There are a few options to prevent search engines from indexing specific pages on your website. We recommend carefully researching each of these options before implementing any changes to ensure that only the desired pages are blocked from search engines.
Please note that Google and other search engines may not retroactively remove pages from results if you implement the robots.txt file method. While this tells bots not to crawl a page, search engines can still index your content if, for example, there are inbound links to your page from other websites. If your page has already been indexed and you'd like it to be removed from search engines retroactively, you'll likely want to use the "No Index" meta tag method below.
If you choose to use the "No Index" meta tag method, please be aware that it should not be combined with the robots.txt file method. Search engines need to begin crawling the page in order to see the "No Index" meta tag and the robots.txt file prevents crawling altogether.
- This is a file on your website that search engine crawlers read to see what pages they should and should not index.
- Learn more about setting up a robots.txt file in HubSpot.
"No index" meta tag
A "no index" meta tag is a string of code entered into the head section of a page's HTML that tells search engines not to index the page.
- Navigate to Content > Website Pages or Landing Pages > Edit > Settings > Edit/Add Head HTML.
- Copy and paste the following code into the head HTML section of a page: <meta name="robots" content="noindex">.
Google Webmaster Tools
- If you have a Google Webmaster Tools account, you may submit a URL to be removed from Google search results: see further instructions.
Note: this will only apply to Google's search results.
If you wish to block files in your HubSpot file manager, such as a PDF document, from being indexed by search engines, you will need to select a connected subdomain for the file(s) and use the file URL to be blocked from crawlers. Click here to learn more.
"It looks like Google (or another search engine) isn't crawling my website..."

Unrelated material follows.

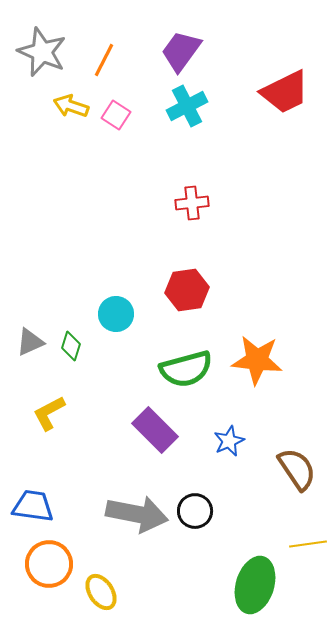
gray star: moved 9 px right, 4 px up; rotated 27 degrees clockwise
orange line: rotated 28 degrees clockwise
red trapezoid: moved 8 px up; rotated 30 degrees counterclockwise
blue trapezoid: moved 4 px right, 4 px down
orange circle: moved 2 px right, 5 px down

If you're setting a user agent string to test crawl your website and are seeing a message of access denied - this is normal. Google is still crawling/indexing your site.
The reason you see this message is because in order to protect HubSpot-hosted sites from attackers, HubSpot only allows requests from the googlebot user agent coming from IPs that are owned by Google. Requests from other IP addresses (for example, from someone spoofing user-agent string) will be denied. HubSpot does this for other search engine crawlers, as well, such as BingBot, MSNBot, and Baiduspider.